▶ **Usando le informazioni**:
1. Secondo l'estratto della pagina, qual è il problema principale nella stragrande maggioranza dei casi?
2. Per ciascuna affermazione indica se concorda con l'estratto della pagina, rispondendo sì o no e citando le parole decisive: (a) Giancarlo Parodi è un insegnante di strumenti a fiato ad ance. (b) Il problema dell'uso eccessivo dei muscoli riguarda solo la zona labiale e i muscoli facciali. (c) I problemi si accentuano soprattutto quando l'allievo cerca di produrre suoni nel registro acuto.

▶ **Estratto della pagina**:
——

Giancarlo Parodi è indubbiamente uno dei più importanti e preparati
insegnanti italiani per strumenti a fiato ad ottone.

Ecco qualche sua risposta a quesiti sulla didattica in questo campo.




Tu Giancarlo hai avuto e hai tuttora moltissimi allievi con una discreta eterogeneità, a livello di età, tipo di preparazione precedente effettuata, e "inclinazioni" stilistiche.
Ti è capitato di trovare delle problematiche ricorrenti nei soggetti che incontri ?

La problematica ricorrente è quella legata all'utilizzo (corretto) del proprio corpo. Nella stragrande maggioranza dei casi il problema principale è quello legato alla respirazione, ma non solo: anche ad una tensione generale del corpo, quindi ad un utilizzo eccessivo dei muscoli per la produzione del suono. Quest'ultimo problema è piuttosto diffuso; forse i musicisti di musica leggera ne risentono un po' meno, ma rimane comunque un punto frequente.


A quali tipi di muscoli ti riferisci ?

Naturalmente mi riferisco principalmente alla zona labiale e ai muscoli facciali, ma il problema investe anche il tronco, cioè le braccia, le spalle e l'apparato respiratorio, quest'ultimo ovviamente dovuto ad una respirazione non corretta. Questi problemi si accentuano principalmente quando l'allievo cerca di produrre dei suoni nel registro acuto, ma non solo; è caratteristica comune di chi soffre di questi problemi quella di usare una "fisicità" eccessiva per produrre qualsiasi tipo di risultato sullo strumento.

——

▶ **Dati registrati**:
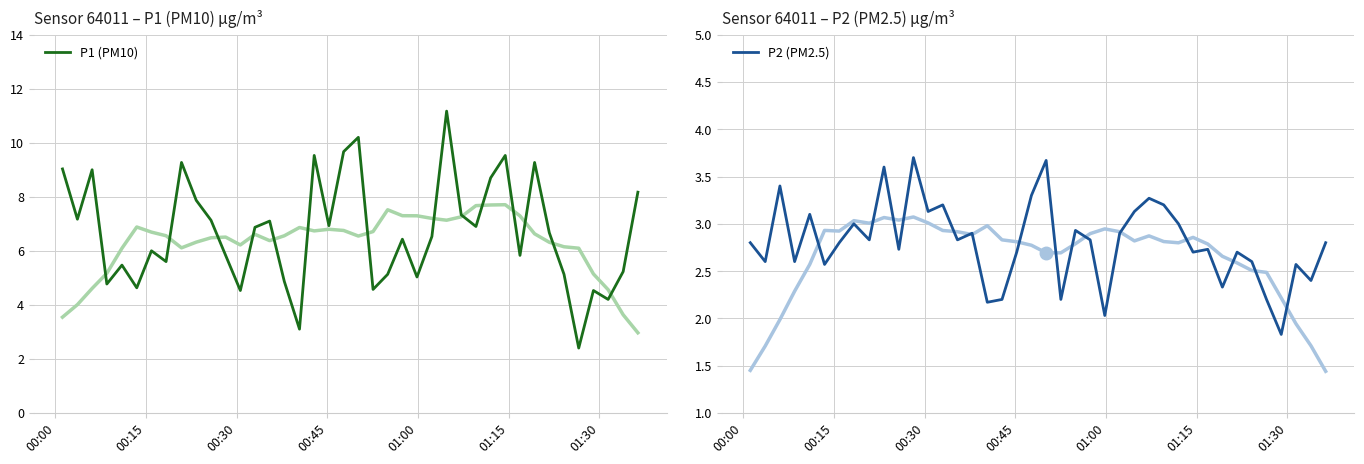

What is the maximum value for P1 (PM10)?

11.2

——

▶ **Risultati**:
1. Il problema principale è quello legato alla respirazione.

2.
(a) No: «insegnanti italiani per strumenti a fiato ad ottone».
(b) No: «ma il problema investe anche il tronco, cioè le braccia, le spalle e l'apparato respiratorio».
(c) Sì: «Questi problemi si accentuano principalmente quando l'allievo cerca di produrre dei suoni nel registro acuto».